Cricket-mad Pakistan is welcoming a host of foreign stars who have defied security fears and Indian-Pakistani tensions to feature in the last eight matches of its domestic Twenty20 League, starting in Karachi from Saturday.
The first 26 matches of the Pakistan Super League (PSL) were played in United Arab Emirates, and there had been speculation that remainder would also have to be held there as soaring tensions between Islamabad and New Delhi sparked fears of an all-out conflict. But with the situation easing the matches will go ahead, though three that had been planned for Lahore—close to the Indian border—will now be held in Karachi.
Some 40 foreign players—led by former Australian all-rounder Shane Watson, current New Zealand opener Colin Munro and West Indian stars Dwayne Bravo, Darren Sammy and Kieron Pollard—arrive in Karachi Friday to join the six-team competition. Watson, who plays for Quetta Gladiators but declined to visit Pakistan for the PSL final and three play-off matches in 2017, said he consulted his family before taking the trip.

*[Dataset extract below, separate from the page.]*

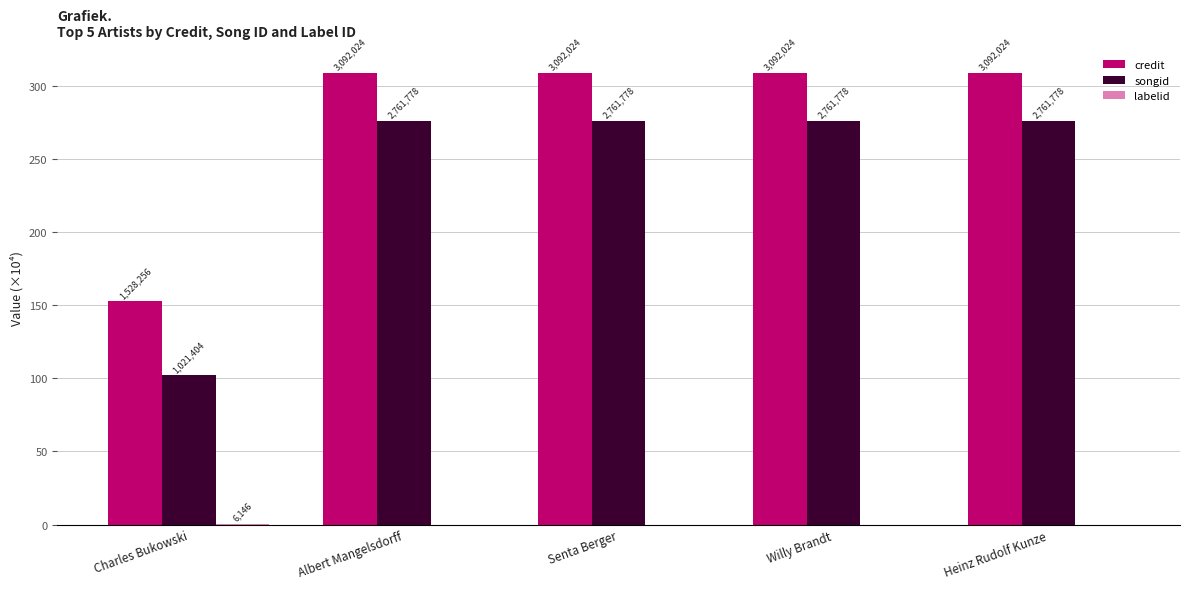

Rank the series at Charles Bukowski from highest to lowest value.

credit, songid, labelid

“It was a tough decision to make,” said Watson, who played 59 Tests, 190 one-day and 58 Twenty20 internationals for Australia before retiring in 2016. “It’s been 14 years since I last visited Pakistan, a place with some of the most passionate fans in world cricket. Can’t wait to give it our best shot in winning the trophy,” Watson said in a video message released by the Gladiators.

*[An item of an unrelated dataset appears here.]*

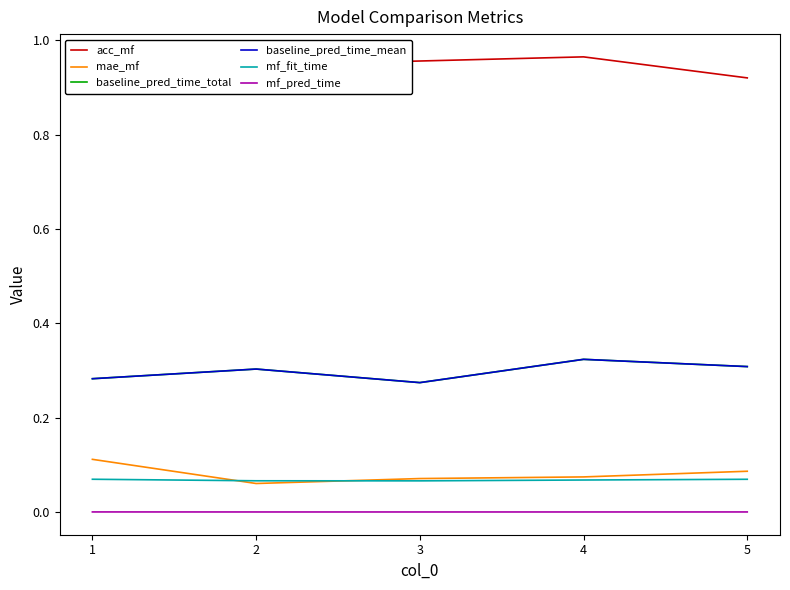

How many lines are shown in the chart?

6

He was part of the last Australian “A” team that toured Pakistan in 2005,
The chief executive of the International Cricket Council David Richardson and Cricket Australia head of security Sean Carroll are among the foreign officials who are also set to visit.
Pakistan Cricket Board (PCB) Chairman Ehsan Mani said the matches would help improve the country’s chances of reviving international cricket. “I am delighted to welcome the foreign players who have come here for the PSL and I am sure it will help us bringing more international matches to the country,” said Mani.
Pakistan has gradually revived international cricket since it was suspended following attacks on the Sri Lankan team bus in Lahore 10 years ago. It was six years before Pakistan hosted any international cricket when minnows Zimbabwe toured in 2015, while the Gaddafi Stadium hosted the PSL final in March 2017, and a World XI also played three Twenty20 internationals in Lahore.
But the biggest event was Sri Lanka’s return for a one-off Twenty20 international in October 2017.
Mani said holding the remainder of the PSL this year, including the March 17 final, and a possible 16 PSL matches next year will add to the momentum. “The perception that foreigners have about the safety situation in Pakistan will change and they will be satisfied with the security arrangements,” he said.
Some 13,000 policemen and 2,500 paramilitary personnel will be on duty in Karachi, and police said fans would be required to show their tickets and national identity cards.
England’s Liam Dawson, part of the Peshawar team, said he looks forward to playing before passionate crowds. “I toured Pakistan last year and the atmosphere was unbelievable. We played three games and the crowd was electric,” he recalled. “It will be the same this time as well and I am happy to be part of that cricket revival.”